Not coincidentally, I find myself doing much the same thing in the classroom these days, since becoming a classical educator. These are the very practices at the heart of classical education, and the intellectual and spiritual preparation classical educators offer to our students are allied to the efforts a mindful parent makes to prepare their own children for the future. We draw upon an ancient approach to education, an approach that has proven itself through centuries to provide exactly the kind of formation that leads to wisdom and virtue. After all, the far greater portion of historical epochs have been marked by disruption, division, suffering, and upheaval, yet through them all our forbears continued to form their children according to that very same plan that classical educators have inherited, in the clear conviction that this plan would call forth all the human potencies they would need to flourish and to lead in even the most perilous of ages.
So we pray with our students, and attend church, and invite them to know intimately a Lord who remained steadfast towards God’s will in the throes of the most bitter trial and suffering. We share with them other stories as well, the story about the Trojan prince who fought dutifully for his family and his country in the certain knowledge that his efforts would prove futile in the end, or the story about the dissolute saint who went astray amid a crumbling empire, and who only found salvation from the evils of the city of man when his soul submitted at last to its desire for the city of God. And we marvel daily by their sides at the monuments and the masterpieces and the cities and the poems that come down to us from past times, in order to impress upon them that dictum of Chesterton, “what man has done man may do,” and to remember that no matter how ugly, how uncivil, how stupid and degrading the world around them becomes, it does not need to be that way, not even now. In this way, we strive to supply each of our students with the intellectual and moral virtues that will serve them in the days to come, let those days unfold how they will. It is not everything we would do for them, but it is not little either; it is not negligible; and it will bear fruit for them in their lives, I am sure.
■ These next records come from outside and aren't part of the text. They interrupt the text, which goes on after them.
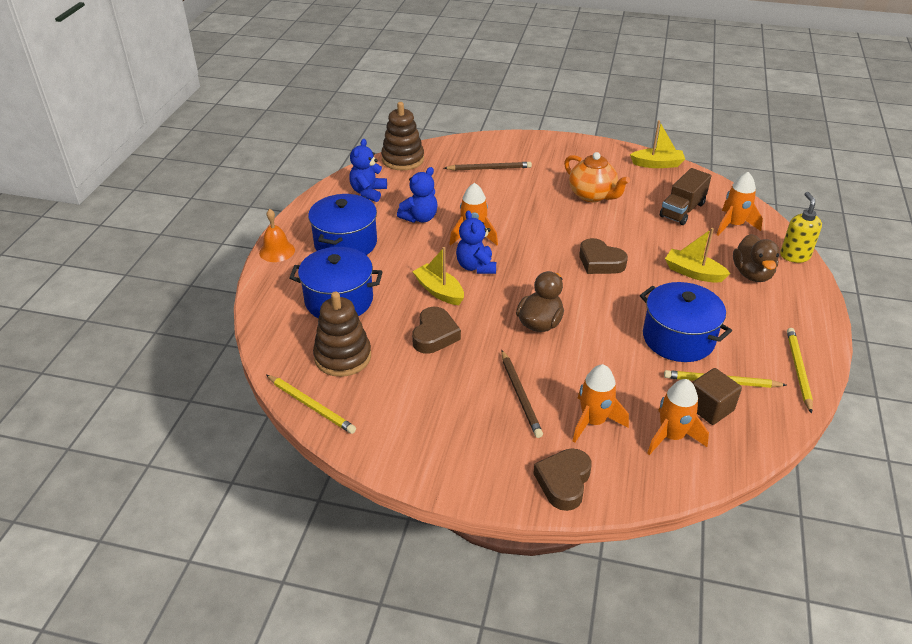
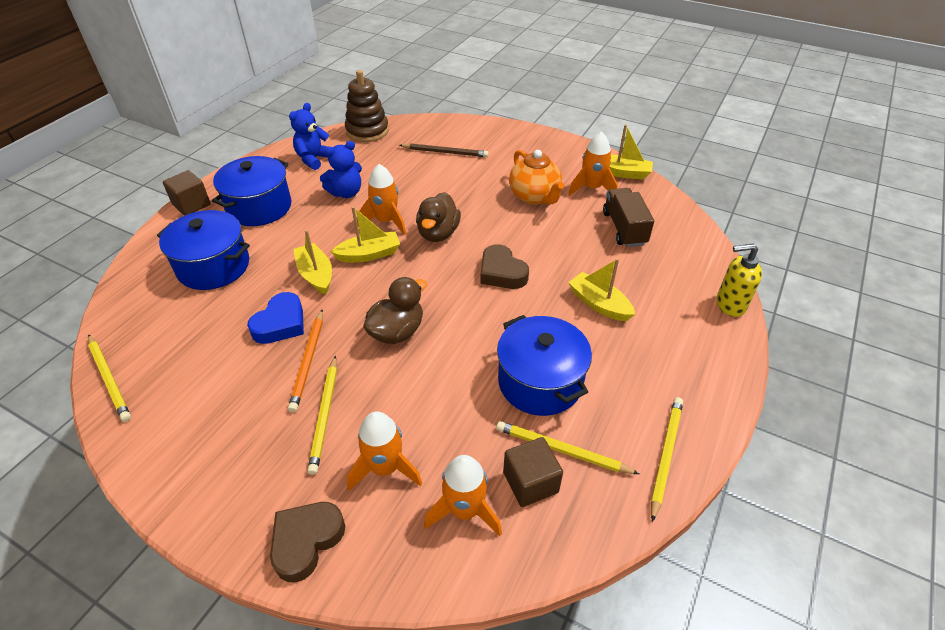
camera: 15 degrees right, 5 degrees up
orange bell [259,209,295,262] -> brown cube [163,170,211,216]
brown stacking toy [313,291,371,377] -> none
brown heart [412,307,461,354] -> blue heart [247,292,304,344]
blue teddy bear [456,210,496,274] -> yellow boat [330,206,400,263]
brown pencil [501,350,543,438] -> yellow pencil [308,356,337,475]
brown truck [660,168,712,225] -> brown truck turned 120 degrees clockwise [603,188,654,247]
orange rocket [717,172,763,236] -> orange rocket moved to [568,132,618,196]
brown duck [733,234,780,282] -> brown duck moved to [416,192,461,242]
yellow soap dispenser [780,192,822,263] -> yellow soap dispenser turned 105 degrees counterclockwise [716,243,762,317]
none -> orange pencil [288,310,323,412]

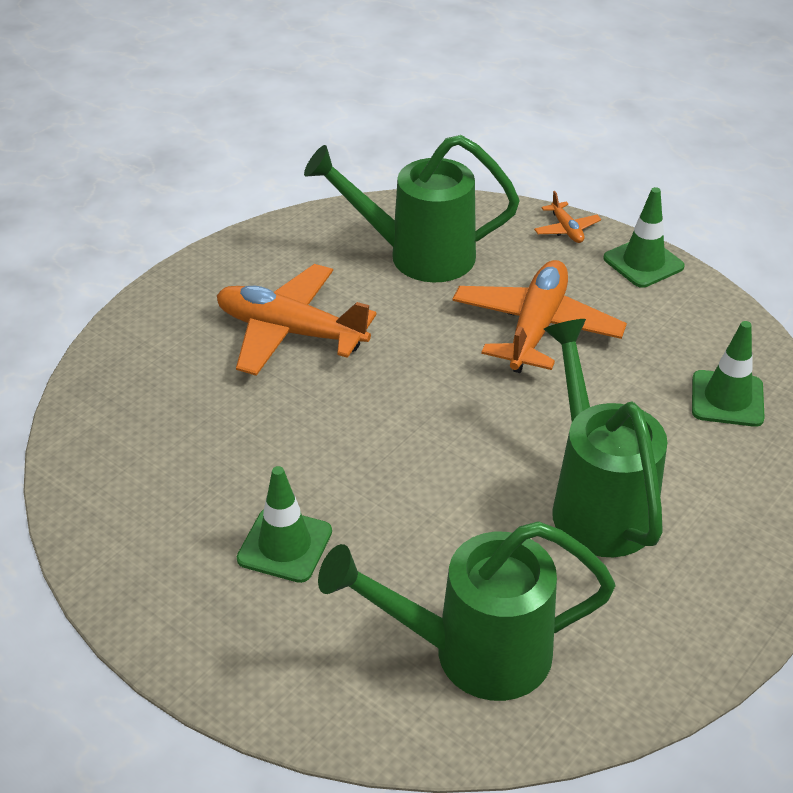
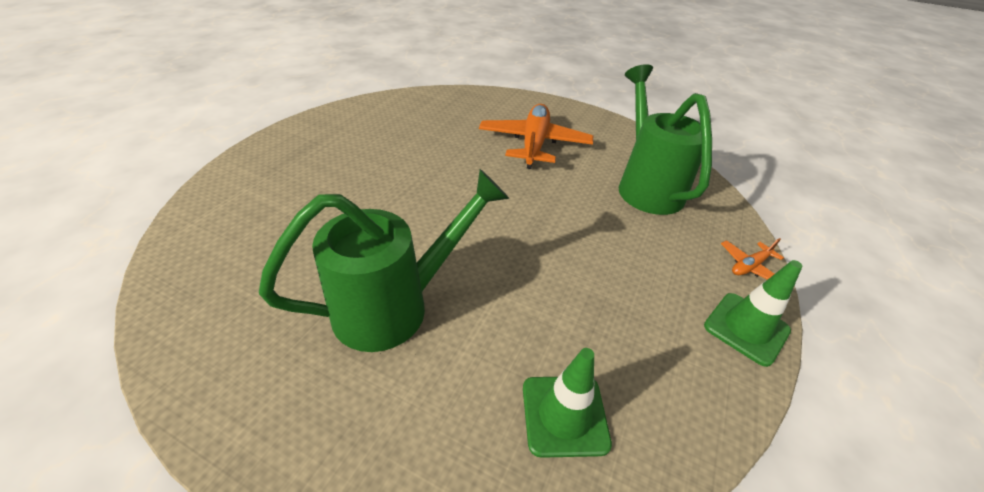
camera: 75 degrees right, 0 degrees up
green traffic cone [237,466,332,583] -> none
green watering can [318,521,616,701] -> none
orange plane [452,260,627,373] -> none

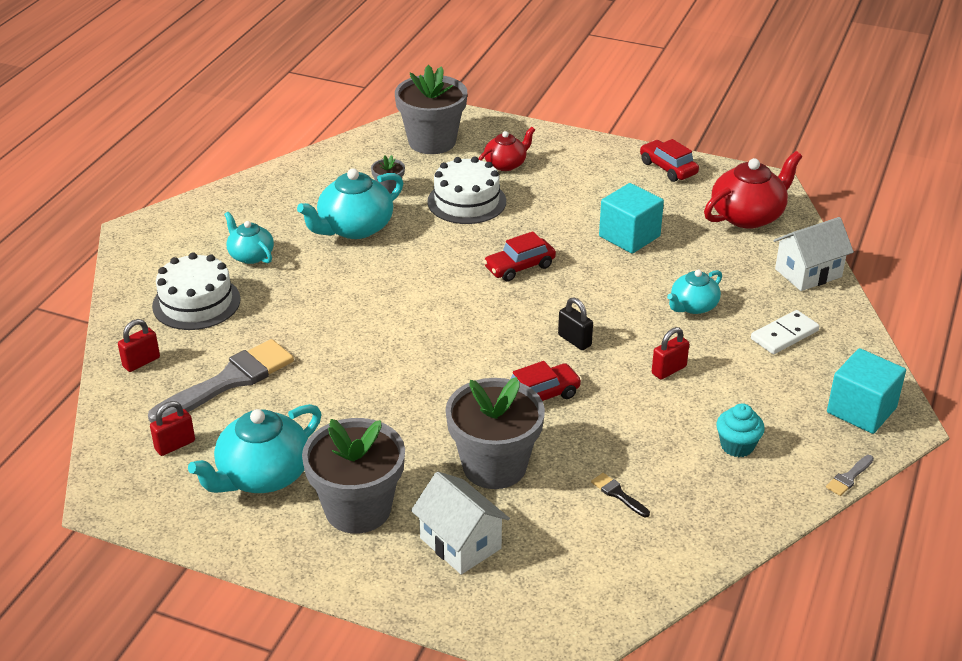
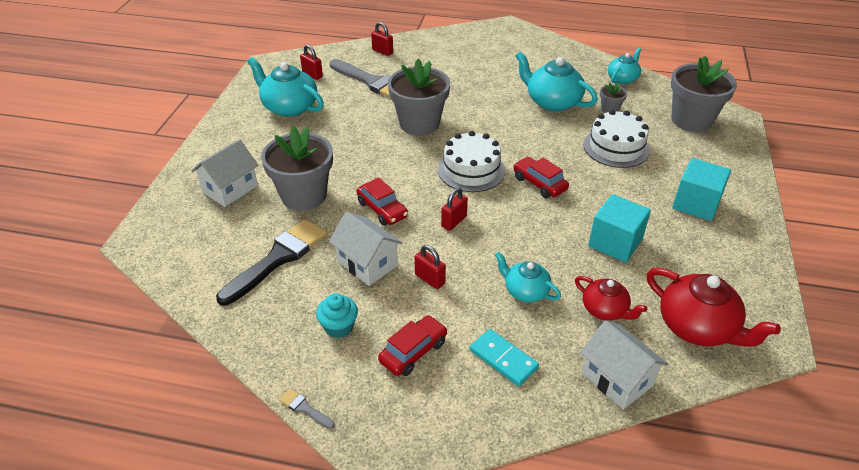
camera: 80 degrees right, 5 degrees up
white cake [152,252,241,330] -> white cake moved to [438,131,506,192]
turquoise teapot [224,212,274,264] -> turquoise teapot moved to [608,48,641,84]
grey flower pot [302,418,405,534] -> grey flower pot moved to [388,59,450,135]
red teapot [479,127,535,171] -> red teapot moved to [575,276,647,321]
black padlock [558,298,593,350] -> red padlock [441,188,468,231]
black brush [591,473,650,517] -> black brush [216,219,327,306], size x2.44
red car [640,139,699,182] -> red car moved to [378,315,448,376]
white domino [751,310,819,354] -> turquoise domino [470,329,539,386]
turquoise cube [827,348,906,434] -> turquoise cube moved to [673,158,731,221]
none -> white house [329,211,403,286]

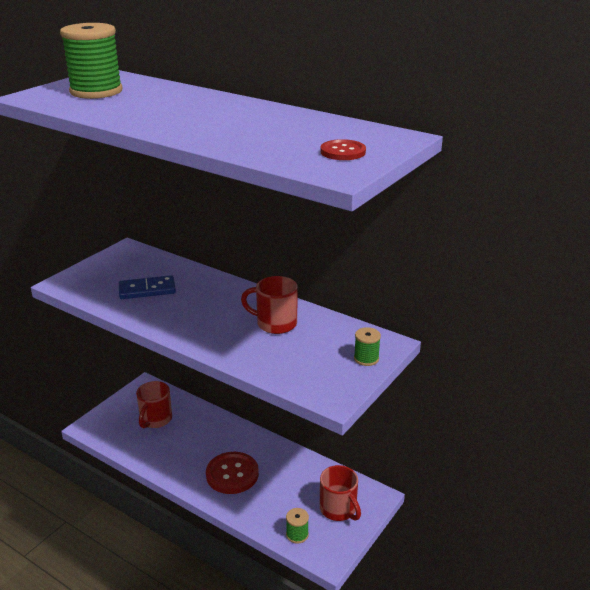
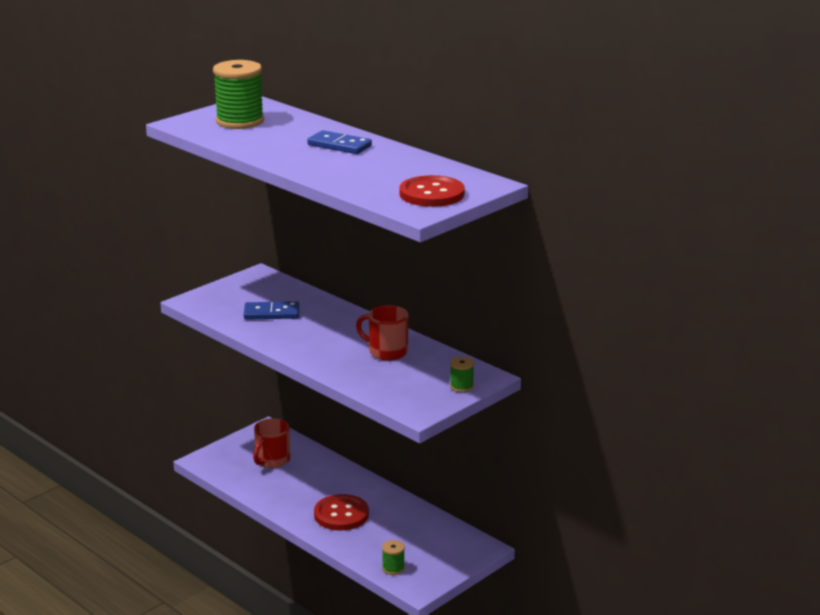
camera: 10 degrees right, 5 degrees down
red button [320,139,366,160] -> red button [399,175,465,207], size x1.71
red mug [320,465,361,521] -> none
none -> blue domino [307,130,372,154]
At the outset of our school year, the pastor of our parish addressed our faculty in order to prepare our minds and hearts for the work of the year ahead. He referenced the story of Jairus, as told in the Gospel of Mark, about how he implored Christ to come and heal his ailing daughter, and how, as they walked together back to his house, he received the news that in fact, his daughter had died. It was at that moment – so fraught with the most intense anguish imaginable – that Christ admonished Jairus: “Fear is useless. What is needed now is faith.” In these words, the whole impetus behind the classical schooling movement is distilled. Classical Christian education is the faithful response to the fearful uncertainty of our times. It is the means by which we pass along to our children those priceless gifts over which fortune has no power. As classical educators, we walk the same road as that old master of the synagogue, who grieved for the bitter fortune that had overtaken his child, but who, in the face of that grief, trusted in the strange promise of the Lord, and through the power of that promise, found his child vibrant and joyful when he came home again.